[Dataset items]
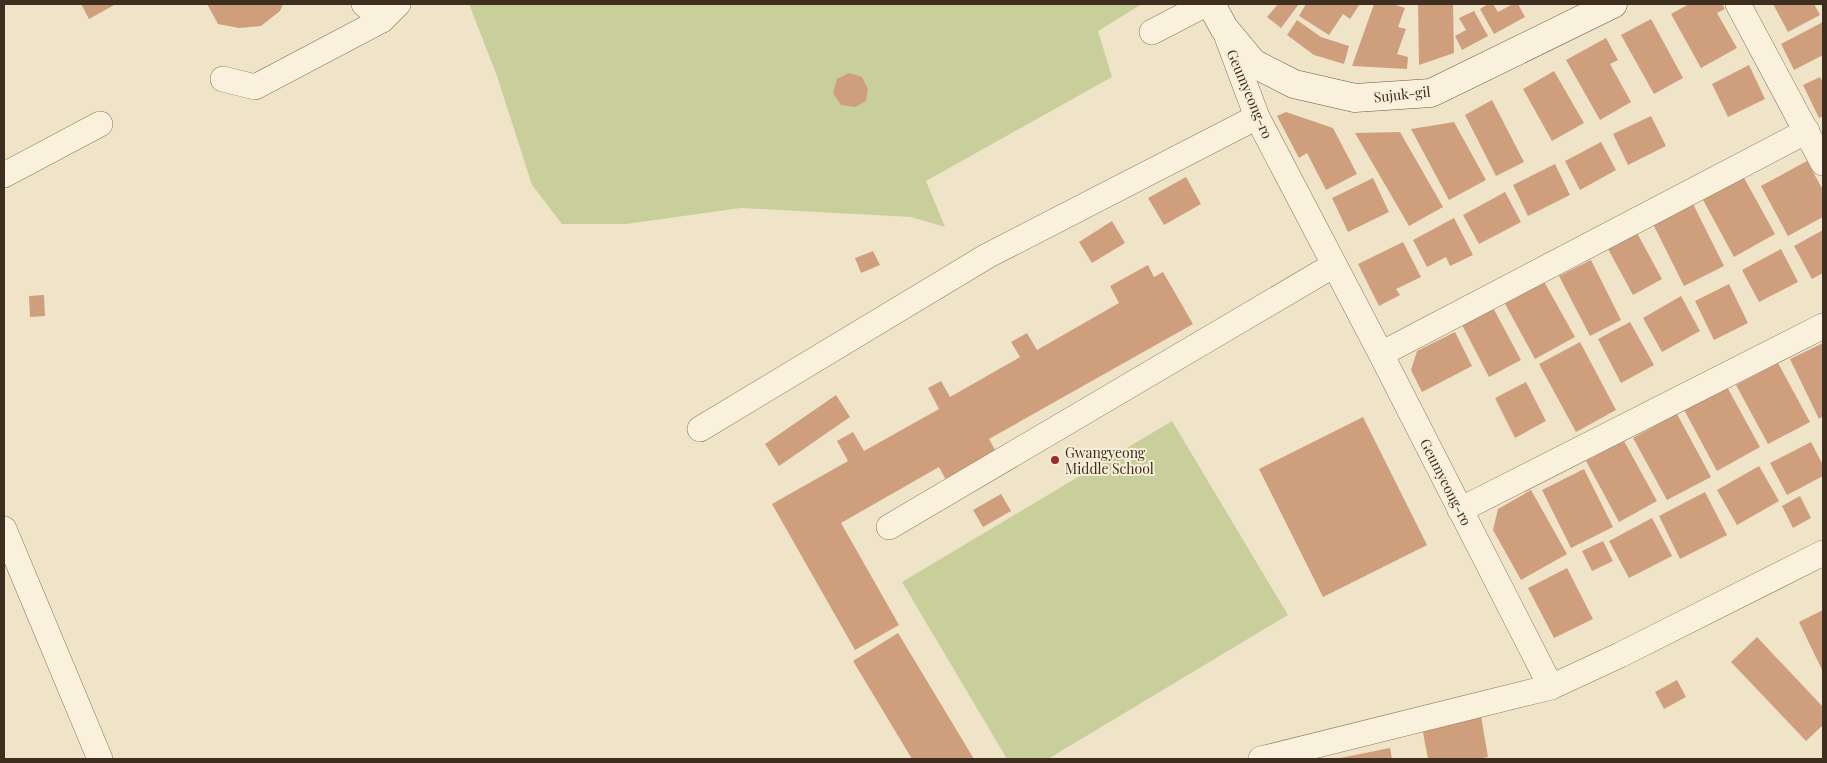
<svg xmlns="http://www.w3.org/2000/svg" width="1827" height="763" font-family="'Playfair Display',serif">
	<rect width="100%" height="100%" fill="#f0e4c8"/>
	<g fill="#c9cf9b">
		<polygon points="469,4 1142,4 1098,31 1112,77 926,181 945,227 911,217 741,208 626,224 562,224 532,185 497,76"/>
		<polygon points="1172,421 1288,615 1048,759 1007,759 902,582"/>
	</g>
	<g fill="#cf9f7d">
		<polygon points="81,4 116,4 89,19"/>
		<polygon points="207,4 283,4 280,11 261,26 239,28 218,24"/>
		<polygon points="1278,4 1299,4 1281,28 1267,17"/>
		<polygon points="1306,4 1360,4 1350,19 1343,14 1329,35 1299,16"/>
		<polygon points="1374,4 1393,4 1405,8 1398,27 1406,29 1397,54 1408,57 1407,69 1352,66"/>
		<polygon points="1418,4 1453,4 1454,53 1419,65"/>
		<polygon points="1488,4 1493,4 1498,12 1513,4 1518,4 1525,17 1494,34 1480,9"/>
		<polygon points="1689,4 1722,4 1725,9 1717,13 1737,48 1701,68 1671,14"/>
		<polygon points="1773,4 1814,4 1820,15 1788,32"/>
		<polygon points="1474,11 1488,36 1462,50 1455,36 1466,30 1459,18"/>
		<polygon points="1651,19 1683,78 1654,94 1621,35"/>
		<polygon points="1297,20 1321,37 1349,46 1344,64 1314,55 1287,35"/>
		<polygon points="1823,22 1823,55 1794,70 1781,44"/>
		<polygon points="1606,38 1618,60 1610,64 1631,102 1600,120 1566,60"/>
		<polygon points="1749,65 1765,99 1728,117 1712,84"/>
		<polygon points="1554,71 1584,123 1552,141 1523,89"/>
		<polygon points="849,73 862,77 868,89 866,101 855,107 841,105 833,93 837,79"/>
		<polygon points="1820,77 1823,83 1823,116 1819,118 1803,85"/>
		<polygon points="1492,100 1524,162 1496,176 1465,115"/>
		<polygon points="1286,112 1333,128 1357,174 1326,190 1307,153 1299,158 1277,116"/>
		<polygon points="1651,116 1666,146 1628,165 1613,134"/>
		<polygon points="1454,122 1486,180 1449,200 1411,129"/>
		<polygon points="1400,132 1443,207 1409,226 1355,133"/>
		<polygon points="1601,142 1616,170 1580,190 1565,161"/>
		<polygon points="1807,161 1823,190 1823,217 1788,236 1761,186"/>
		<polygon points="1555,164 1570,195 1528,216 1513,185"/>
		<polygon points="1743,176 1775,234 1734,257 1702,198"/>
		<polygon points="1186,177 1201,204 1164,225 1148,198"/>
		<polygon points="1373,178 1389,212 1348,232 1332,198"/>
		<polygon points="1505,192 1521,222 1479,244 1463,215"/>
		<polygon points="1692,202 1724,266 1684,286 1652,222"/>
		<polygon points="1454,218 1473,255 1450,266 1446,257 1427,267 1413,240"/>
		<polygon points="1112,221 1125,243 1092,263 1079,242"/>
		<polygon points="1823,230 1823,273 1812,279 1794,246"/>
		<polygon points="1637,233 1662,279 1633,295 1608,249"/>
		<polygon points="1403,242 1421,277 1396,289 1400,295 1379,306 1358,264"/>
		<polygon points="1781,249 1798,282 1759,302 1742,270"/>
		<polygon points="873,251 880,265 861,273 855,258"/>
		<polygon points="1591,260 1621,320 1590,336 1559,276"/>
		<polygon points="1148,265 1154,277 1163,272 1193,324 989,439 996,452 946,480 939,467 841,523 899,625 855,650 772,504 848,461 837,441 853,432 864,451 939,409 928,388 941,381 950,397 1020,357 1011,342 1027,333 1037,350 1119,303 1110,286"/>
		<polygon points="1542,278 1575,337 1535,359 1503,300"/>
		<polygon points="1729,284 1748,323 1714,340 1695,301"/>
		<polygon points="44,295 45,316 30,317 29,296"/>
		<polygon points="1681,296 1700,331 1662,352 1643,318"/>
		<polygon points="1491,304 1521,360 1489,377 1460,321"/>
		<polygon points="1630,322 1654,365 1621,383 1598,339"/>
		<polygon points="1455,332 1472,366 1422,392 1411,370 1417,351"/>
		<polygon points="1580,342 1616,410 1576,432 1539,364"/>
		<polygon points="1823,343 1823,416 1819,419 1790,359"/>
		<polygon points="1778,363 1810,422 1768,444 1736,385"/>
		<polygon points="1526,382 1546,421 1515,438 1495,398"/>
		<polygon points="1726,385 1760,447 1717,471 1683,408"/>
		<polygon points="836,395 850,417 779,466 765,444"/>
		<polygon points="1677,414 1711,477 1667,500 1633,438"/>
		<polygon points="1363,417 1427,545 1323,597 1259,469"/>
		<polygon points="1624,441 1657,501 1619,522 1586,461"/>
		<polygon points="1811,442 1823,465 1823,476 1787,495 1770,463"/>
		<polygon points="1759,466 1779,501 1737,525 1717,490"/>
		<polygon points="1584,469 1613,527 1571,548 1542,490"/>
		<polygon points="1531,490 1567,554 1521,580 1493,530 1498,509"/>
		<polygon points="1705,492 1727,535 1680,559 1659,516"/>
		<polygon points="1001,494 1011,511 983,527 973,510"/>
		<polygon points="1800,496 1811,518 1793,528 1782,506"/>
		<polygon points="1652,518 1672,556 1629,578 1609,541"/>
		<polygon points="1603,541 1613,561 1592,571 1582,551"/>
		<polygon points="1567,568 1593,619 1554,638 1528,588"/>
		<polygon points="1823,610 1823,672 1799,622"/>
		<polygon points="898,633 974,759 912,759 853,661"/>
		<polygon points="1757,637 1823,707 1823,725 1806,741 1731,662"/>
		<polygon points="1677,680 1686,697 1664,709 1655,692"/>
		<polygon points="1481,716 1488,757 1477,759 1428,759 1422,727"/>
		<polygon points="1390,748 1392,759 1341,759 1340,758"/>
	</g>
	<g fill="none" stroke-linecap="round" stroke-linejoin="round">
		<defs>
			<g id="street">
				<polyline points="364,4 382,20"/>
				<polyline points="1738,4 1823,163"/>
				<polyline points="1152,32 1206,4"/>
				<polyline points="1226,34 1257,117 1381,354 1551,687"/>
				<polyline points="223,79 255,87 382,20 398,4"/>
				<polyline points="4,175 100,124"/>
				<polyline points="1381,354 1807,131"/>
				<polyline points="700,429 987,256 1257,117"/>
				<polyline points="1460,510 1823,326"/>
				<polyline points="889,527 1334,265"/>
				<polyline points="4,529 100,759"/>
				<polyline points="1261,759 1551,687 1620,655 1823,553"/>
			</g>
			<polyline id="secondary" points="1211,4 1224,28 1253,63 1294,84 1355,98 1431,93 1613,4"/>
		</defs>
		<use href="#street" stroke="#8d765c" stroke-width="26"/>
		<use href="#secondary" stroke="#6f573f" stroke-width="29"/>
		<use href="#street" stroke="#faf1dc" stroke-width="25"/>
		<use href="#secondary" stroke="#faf1dc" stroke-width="28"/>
	</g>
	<circle fill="#9e2a2b" stroke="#f7eed8" stroke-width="2" cx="1055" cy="460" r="5"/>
	<g text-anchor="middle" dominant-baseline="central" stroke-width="4" stroke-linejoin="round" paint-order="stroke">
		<g font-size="14" fill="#3d2e20" stroke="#f7eed8">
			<text transform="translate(1250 94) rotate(67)">Geumyeong-ro</text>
			<text transform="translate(1402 94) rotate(-6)">Sujuk-gil</text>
			<text transform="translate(1446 482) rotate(63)">Geumyeong-ro</text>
		</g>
		<g font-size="14" fill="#3d2e20" stroke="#f7eed8" text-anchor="start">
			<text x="1065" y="452">Gwangyeong<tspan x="1065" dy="16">Middle School</tspan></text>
		</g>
	</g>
	<rect width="1827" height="763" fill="none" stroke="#3d2e20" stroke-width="10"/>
</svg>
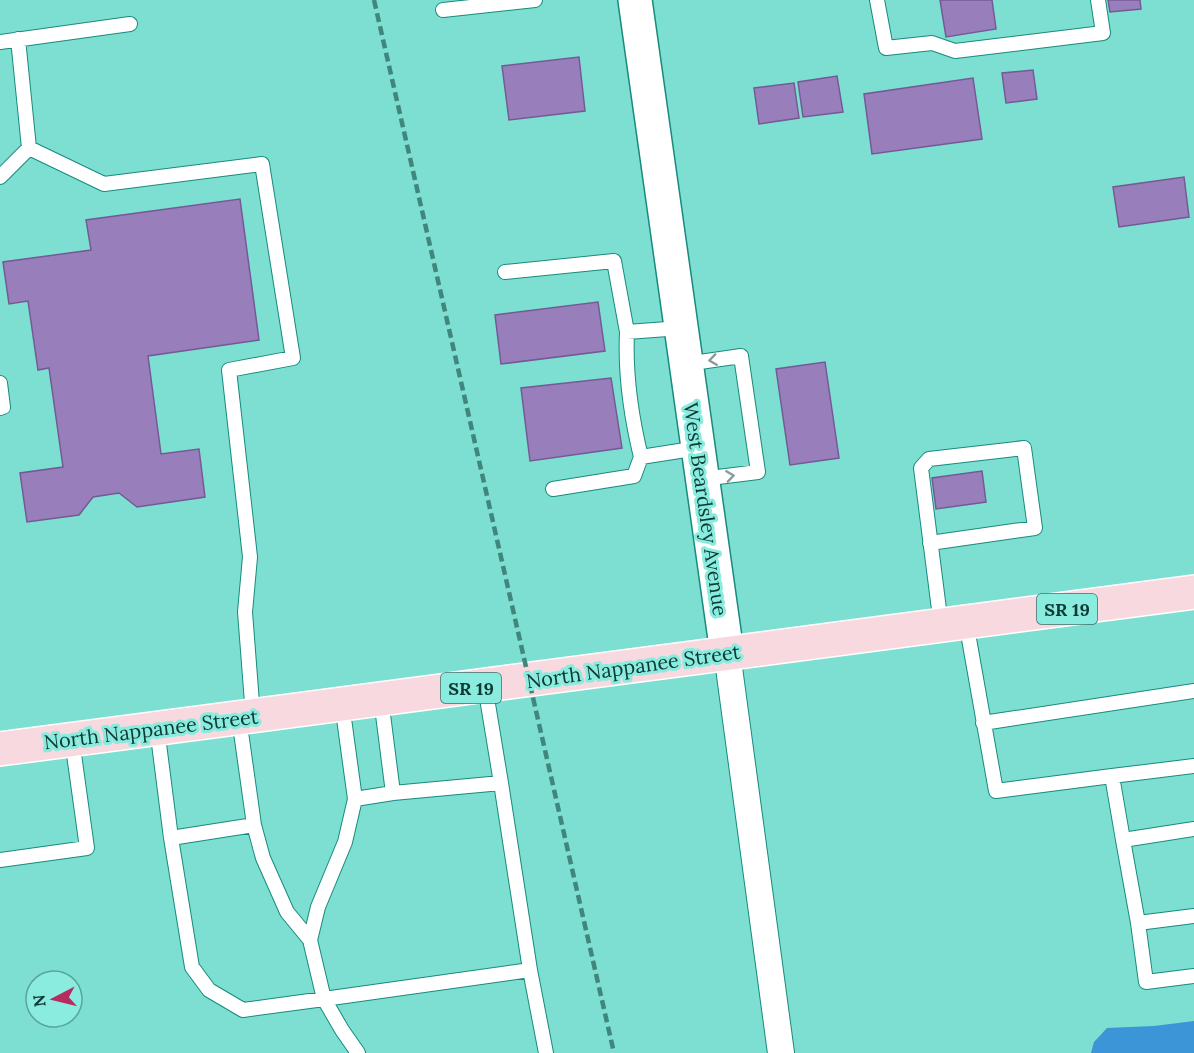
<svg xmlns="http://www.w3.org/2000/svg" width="1194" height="1053" viewBox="0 0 1194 1053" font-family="Lora,serif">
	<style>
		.water { fill: #3c95d6 }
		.building { fill: #997ebc; stroke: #745a95; stroke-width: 1.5 }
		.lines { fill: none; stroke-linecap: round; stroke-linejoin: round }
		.service-casing { stroke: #188a7e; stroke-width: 16 }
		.minor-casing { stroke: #188a7e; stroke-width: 28 }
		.secondary-casing { stroke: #188a7e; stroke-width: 36 }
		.primary-casing { stroke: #fff; stroke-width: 36 }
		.service { stroke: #fff; stroke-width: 14 }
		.minor { stroke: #fff; stroke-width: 26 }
		.secondary { stroke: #fff; stroke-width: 33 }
		.primary { stroke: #f7d9df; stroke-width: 33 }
		.rail { stroke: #40867d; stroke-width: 4.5; stroke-dasharray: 9 4.5; stroke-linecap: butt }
		.oneway { stroke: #869c9a }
		.labels { text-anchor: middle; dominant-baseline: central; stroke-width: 6; stroke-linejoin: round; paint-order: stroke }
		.shield { fill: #89ecde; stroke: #336f68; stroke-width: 1.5 }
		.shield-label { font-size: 18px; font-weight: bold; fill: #0e3a35 }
		.street-label { font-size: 20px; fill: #0e3a35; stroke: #89ecde }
	</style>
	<rect width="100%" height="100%" fill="#7cdfd1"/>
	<path class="water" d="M1194,1021v32h-103l3,-11 13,-14 47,-2z"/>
	<path class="building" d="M940,0h52l4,29 -50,8z
		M1108,0h32l1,9 -31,3z
		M579,57l6,54 -76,9 -7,-54z
		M1033,70l4,29 -31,4 -4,-30z
		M837,76l6,36 -40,5 -5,-35z
		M973,78l9,61 -110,15 -8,-60z
		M794,83l5,35 -40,6 -5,-36z
		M1184,177l5,40 -70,10 -6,-40z
		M240,199l19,141 -111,16 13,98 38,-5 6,48 -68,10 -18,-14 -26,4 -14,18 -52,7 -7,-49 43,-6 -14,-99 -11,2 -10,-69 -19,3 -6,-42 88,-12 -5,-30z
		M598,302l7,49 -104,13 -6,-49z
		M825,362l14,96 -49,7 -14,-96z
		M611,378l11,70 -92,13 -9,-73z
		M982,471l4,31 -50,7 -4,-31z"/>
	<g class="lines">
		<g class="service-casing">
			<path id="service" d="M877,0l9,48 46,-5 23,8 148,-18 -5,-33
				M443,10l92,-10
				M18,39l11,109
				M0,42l130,-18
				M0,177l29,-29 75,36 158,-20 31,194 -64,12 21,187 -5,55 8,104
				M505,272l109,-11 13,71 54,-4
				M627,332c-2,42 4,84 14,125
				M686,364l55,-8 17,116 -56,7
				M0,383l3,24 -3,1
				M553,489l81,-13 7,-19 57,-9
				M930,543l105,-15 -11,-80 -95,11 -8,9 20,157
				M966,622l30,169 116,-15 11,64 71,-11
				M381,699l12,94 108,-10 -16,-97
				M342,704l13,95 38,-6
				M983,723l211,-32
				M157,728l14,110 83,-13 -15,-107
				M1112,776l82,-10
				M355,799l-10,43 -27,65 -8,33 14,59 206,-29 -29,-187
				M254,825l9,33 24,54 23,28
				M171,838l21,129 17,23 34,20 81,-11 18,31 16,23
				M1123,840l15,83 56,-7
				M0,860l87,-12 -15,-108
				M1138,923l8,59 48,-6
				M530,970l16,83"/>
		</g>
		<g class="minor-casing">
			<path id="minor" d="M727,653l54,400"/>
		</g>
		<g class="secondary-casing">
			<path id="secondary" d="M635,0l92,653"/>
		</g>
		<g class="primary-casing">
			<path id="primary" d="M0,749l1194,-157"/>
		</g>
		<use href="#service" class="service"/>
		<use href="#minor" class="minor"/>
		<use href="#secondary" class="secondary"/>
		<use href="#primary" class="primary"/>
		<path class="rail" d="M374,0l240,1053"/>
	</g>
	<defs><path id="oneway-chevron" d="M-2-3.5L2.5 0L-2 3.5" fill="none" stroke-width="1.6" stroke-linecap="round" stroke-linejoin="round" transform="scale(1.5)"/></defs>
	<g class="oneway">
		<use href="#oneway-chevron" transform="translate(713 360) rotate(172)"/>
		<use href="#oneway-chevron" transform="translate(730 476) rotate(-8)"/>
	</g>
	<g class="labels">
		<g class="shield">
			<rect x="1037" y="594" width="60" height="30" rx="4.5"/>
			<rect x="441" y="673" width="60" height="30" rx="4.5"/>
		</g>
		<g class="shield-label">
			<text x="1067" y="609">SR 19</text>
			<text x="471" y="688">SR 19</text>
		</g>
		<g class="street-label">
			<text transform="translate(706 509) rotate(82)">West Beardsley Avenue</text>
			<text transform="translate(633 666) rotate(-8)">North Nappanee Street</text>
			<text transform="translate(151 729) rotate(-7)">North Nappanee Street</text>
		</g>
	</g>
	<g transform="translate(54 999) rotate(263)"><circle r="28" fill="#89ecde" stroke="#58a59a" stroke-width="1.5"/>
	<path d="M0-4.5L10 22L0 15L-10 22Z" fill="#b82b5f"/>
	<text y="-9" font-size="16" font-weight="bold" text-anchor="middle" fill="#0e3a35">N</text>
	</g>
</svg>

Task to carry out –
Wherever the word "lines" appears in a line of the data, copy that line.

Exercise response –
		.lines { fill: none; stroke-linecap: round; stroke-linejoin: round }
	<g class="lines">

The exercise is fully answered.